Archbishop Lawrence Saldanha of Lahore reacted to the minister’s death by saying it has robbed the country’s Catholics and minority groups of a “great leader” and has left them in a “precarious” situation.
The murder has shown that extremist religious parties are gaining the upper hand over a “very weak” government, he explained in an interview with the Catholic charity Aid to the Church in Need. The country’s 2.5 million Christians are now increasingly exposed to violence and intimidation by people with a mindset centered on “an extremist form of Islam.”
“The murder of Shahbaz Bhatti means that we have lost a great leader of our community who stood up for us and articulated the concerns and fears of our people.

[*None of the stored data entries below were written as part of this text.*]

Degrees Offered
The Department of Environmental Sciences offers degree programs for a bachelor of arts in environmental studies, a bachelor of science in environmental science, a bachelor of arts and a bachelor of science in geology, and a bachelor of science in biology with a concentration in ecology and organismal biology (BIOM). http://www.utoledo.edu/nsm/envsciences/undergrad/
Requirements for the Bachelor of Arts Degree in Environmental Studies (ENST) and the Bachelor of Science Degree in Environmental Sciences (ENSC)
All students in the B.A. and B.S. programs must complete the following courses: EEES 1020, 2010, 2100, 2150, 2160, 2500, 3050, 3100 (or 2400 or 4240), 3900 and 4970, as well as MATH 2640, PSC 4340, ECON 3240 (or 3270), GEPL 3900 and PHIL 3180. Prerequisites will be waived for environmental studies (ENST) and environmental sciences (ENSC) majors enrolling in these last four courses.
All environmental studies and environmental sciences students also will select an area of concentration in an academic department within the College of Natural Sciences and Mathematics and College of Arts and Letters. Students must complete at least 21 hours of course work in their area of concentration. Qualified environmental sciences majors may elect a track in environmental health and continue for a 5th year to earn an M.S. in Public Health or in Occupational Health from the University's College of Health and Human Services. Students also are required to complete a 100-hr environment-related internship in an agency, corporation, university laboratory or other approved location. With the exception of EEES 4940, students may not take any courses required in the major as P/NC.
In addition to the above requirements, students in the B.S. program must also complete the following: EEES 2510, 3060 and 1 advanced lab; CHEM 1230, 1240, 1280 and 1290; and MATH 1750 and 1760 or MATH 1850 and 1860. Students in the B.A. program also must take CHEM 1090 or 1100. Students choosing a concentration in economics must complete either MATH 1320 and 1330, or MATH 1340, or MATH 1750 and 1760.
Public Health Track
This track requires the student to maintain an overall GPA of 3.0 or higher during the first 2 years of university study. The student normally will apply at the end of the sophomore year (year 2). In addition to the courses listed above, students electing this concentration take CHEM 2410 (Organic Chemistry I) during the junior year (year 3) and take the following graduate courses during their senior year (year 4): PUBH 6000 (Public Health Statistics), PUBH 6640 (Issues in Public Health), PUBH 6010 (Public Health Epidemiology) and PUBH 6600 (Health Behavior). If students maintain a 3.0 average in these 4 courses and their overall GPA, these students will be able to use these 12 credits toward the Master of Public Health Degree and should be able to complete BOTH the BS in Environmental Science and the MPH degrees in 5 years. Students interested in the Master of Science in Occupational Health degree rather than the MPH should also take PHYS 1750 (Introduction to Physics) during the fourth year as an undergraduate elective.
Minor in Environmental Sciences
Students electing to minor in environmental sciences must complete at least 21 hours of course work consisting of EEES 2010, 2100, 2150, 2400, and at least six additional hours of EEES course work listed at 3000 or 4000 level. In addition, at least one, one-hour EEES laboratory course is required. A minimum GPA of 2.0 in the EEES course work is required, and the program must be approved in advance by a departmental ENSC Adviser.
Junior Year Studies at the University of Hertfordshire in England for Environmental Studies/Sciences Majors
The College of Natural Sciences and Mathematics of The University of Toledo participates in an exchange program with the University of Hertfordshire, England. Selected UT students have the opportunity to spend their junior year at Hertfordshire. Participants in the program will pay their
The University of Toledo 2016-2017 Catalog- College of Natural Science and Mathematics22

We do not have a leader now,” the archbishop said.
The slain minister was “a man of great integrity who had his opinions and stuck to them.” The archbishop doubted whether his successor would display the same courage and determination in the face of attacks on minorities’ rights.
“Our people are quite down. They are fearful of the future – more so than before,” Archbishop Saldanha reported. “People feel like second class citizens. We cannot speak out. We feel oppressed, repressed and depressed.”
Security has been increased for Christian buildings. Sacred Heart Cathedral in Lahore is under police guard with cameras, cement barriers, and sandbags. Perimeter walls have been raised by three feet.
The archbishop accused the government of failing to tackle fundamentalism. The religious parties have put much pressure on the government, which is weak and cannot stand against “the menace of extremism.”
Despite the threats, Archbishop Saldanha said Pakistan’s Catholics will endure.
“Our people are very resilient and determined. For centuries, they have been suffering. This is nothing new for them. They have always been under the thumb. We carry on with God’s grace.”